> RECORDS FOR PROCESSING
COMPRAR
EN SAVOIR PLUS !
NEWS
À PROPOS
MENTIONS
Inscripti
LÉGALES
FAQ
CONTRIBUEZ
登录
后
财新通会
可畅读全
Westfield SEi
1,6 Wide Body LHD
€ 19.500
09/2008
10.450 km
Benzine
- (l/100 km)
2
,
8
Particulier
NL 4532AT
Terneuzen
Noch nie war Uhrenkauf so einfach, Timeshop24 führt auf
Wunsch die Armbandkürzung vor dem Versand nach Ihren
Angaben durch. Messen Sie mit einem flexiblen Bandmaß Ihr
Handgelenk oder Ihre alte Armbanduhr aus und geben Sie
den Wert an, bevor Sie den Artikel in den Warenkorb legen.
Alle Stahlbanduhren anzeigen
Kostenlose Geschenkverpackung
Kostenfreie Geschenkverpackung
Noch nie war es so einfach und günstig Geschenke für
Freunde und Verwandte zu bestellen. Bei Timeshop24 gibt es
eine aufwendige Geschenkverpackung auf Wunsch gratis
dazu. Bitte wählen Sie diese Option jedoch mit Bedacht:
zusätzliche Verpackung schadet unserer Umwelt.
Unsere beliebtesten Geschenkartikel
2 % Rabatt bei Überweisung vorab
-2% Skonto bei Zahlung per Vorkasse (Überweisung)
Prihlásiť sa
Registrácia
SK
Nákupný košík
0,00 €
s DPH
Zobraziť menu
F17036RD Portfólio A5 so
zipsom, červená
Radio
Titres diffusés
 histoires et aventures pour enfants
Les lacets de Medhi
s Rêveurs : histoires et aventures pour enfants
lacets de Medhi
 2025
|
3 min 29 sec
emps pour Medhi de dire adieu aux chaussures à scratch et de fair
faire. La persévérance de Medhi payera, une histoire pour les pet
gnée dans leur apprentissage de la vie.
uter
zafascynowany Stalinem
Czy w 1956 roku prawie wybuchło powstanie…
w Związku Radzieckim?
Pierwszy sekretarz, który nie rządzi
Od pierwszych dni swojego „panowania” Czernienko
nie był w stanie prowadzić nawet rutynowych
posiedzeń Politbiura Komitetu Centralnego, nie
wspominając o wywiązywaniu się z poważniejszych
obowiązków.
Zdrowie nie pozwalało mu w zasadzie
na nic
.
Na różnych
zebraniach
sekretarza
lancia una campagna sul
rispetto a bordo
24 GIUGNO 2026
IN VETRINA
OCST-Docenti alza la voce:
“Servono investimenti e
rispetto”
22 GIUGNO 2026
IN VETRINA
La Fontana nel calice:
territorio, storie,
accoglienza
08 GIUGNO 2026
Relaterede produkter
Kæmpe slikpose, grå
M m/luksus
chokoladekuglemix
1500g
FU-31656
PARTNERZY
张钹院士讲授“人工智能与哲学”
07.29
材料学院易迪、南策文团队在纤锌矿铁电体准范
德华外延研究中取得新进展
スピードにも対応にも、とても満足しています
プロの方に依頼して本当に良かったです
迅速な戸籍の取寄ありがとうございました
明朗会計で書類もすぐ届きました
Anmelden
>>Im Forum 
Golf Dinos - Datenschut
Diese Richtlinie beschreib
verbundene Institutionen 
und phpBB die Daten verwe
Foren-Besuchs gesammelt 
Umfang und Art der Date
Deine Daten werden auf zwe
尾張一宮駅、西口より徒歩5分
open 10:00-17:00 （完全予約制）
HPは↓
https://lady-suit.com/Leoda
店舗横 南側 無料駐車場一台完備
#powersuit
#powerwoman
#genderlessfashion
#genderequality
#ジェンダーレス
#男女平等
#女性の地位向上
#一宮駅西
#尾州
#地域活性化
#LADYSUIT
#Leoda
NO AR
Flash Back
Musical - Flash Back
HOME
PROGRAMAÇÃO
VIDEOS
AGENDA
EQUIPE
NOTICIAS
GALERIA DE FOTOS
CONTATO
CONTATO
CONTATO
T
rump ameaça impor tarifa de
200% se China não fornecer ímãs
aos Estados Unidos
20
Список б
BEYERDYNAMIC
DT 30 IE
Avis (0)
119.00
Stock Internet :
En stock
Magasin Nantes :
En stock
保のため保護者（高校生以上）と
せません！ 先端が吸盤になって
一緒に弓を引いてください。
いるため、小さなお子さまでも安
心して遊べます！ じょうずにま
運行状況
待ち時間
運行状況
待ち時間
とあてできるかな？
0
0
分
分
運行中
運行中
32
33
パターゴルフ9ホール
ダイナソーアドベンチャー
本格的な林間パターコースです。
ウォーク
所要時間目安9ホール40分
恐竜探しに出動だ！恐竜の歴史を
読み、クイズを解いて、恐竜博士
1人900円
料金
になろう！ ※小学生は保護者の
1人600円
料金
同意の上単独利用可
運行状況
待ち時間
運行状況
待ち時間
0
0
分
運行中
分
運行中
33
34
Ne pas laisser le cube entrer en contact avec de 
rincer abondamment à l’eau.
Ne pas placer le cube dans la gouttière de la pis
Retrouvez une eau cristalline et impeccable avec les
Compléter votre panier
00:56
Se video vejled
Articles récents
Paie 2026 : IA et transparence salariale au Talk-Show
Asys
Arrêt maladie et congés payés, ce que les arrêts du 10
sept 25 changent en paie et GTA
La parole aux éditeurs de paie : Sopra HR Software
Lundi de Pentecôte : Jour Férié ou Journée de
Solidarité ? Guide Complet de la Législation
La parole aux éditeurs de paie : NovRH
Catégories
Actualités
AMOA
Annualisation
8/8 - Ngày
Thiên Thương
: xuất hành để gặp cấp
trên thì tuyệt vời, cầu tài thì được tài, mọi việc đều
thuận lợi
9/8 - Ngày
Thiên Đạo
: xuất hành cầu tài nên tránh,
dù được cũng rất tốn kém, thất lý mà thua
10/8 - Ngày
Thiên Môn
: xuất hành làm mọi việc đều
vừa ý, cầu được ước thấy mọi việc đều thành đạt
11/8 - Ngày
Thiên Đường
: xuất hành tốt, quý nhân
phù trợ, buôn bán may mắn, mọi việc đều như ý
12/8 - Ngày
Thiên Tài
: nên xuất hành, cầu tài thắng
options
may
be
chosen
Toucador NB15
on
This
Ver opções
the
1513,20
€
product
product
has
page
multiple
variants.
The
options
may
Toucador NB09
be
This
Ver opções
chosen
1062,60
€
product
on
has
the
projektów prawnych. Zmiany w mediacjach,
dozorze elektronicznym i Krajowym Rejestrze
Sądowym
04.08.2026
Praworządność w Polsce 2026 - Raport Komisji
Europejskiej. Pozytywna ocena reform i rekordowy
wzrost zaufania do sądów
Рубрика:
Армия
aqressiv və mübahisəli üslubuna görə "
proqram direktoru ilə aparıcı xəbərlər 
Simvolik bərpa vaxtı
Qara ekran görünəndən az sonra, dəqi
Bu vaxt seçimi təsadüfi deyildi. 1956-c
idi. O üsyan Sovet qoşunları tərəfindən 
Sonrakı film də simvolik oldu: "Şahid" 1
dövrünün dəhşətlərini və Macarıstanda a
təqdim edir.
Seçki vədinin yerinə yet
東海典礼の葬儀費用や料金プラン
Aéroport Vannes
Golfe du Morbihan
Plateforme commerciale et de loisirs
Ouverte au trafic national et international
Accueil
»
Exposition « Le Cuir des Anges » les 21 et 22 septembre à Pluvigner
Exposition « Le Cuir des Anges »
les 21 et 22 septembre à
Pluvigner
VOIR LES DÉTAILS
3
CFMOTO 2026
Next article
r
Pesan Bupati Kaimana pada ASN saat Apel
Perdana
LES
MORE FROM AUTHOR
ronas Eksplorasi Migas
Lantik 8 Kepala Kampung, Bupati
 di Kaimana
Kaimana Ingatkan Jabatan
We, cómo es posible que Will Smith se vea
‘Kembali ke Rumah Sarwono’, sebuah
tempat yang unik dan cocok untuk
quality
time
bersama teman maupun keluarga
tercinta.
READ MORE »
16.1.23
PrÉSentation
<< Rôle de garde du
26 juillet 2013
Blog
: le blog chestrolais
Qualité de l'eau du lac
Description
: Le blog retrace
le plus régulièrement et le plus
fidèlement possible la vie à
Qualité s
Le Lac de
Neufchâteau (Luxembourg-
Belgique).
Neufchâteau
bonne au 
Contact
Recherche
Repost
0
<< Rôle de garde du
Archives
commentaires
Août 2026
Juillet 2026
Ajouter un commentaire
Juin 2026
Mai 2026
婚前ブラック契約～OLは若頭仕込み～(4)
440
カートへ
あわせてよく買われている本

> WORK TASK
Examine each line of the listing for the word "Neufchâteau" and state only how many lines contain it.

> ANSWER SPACE
2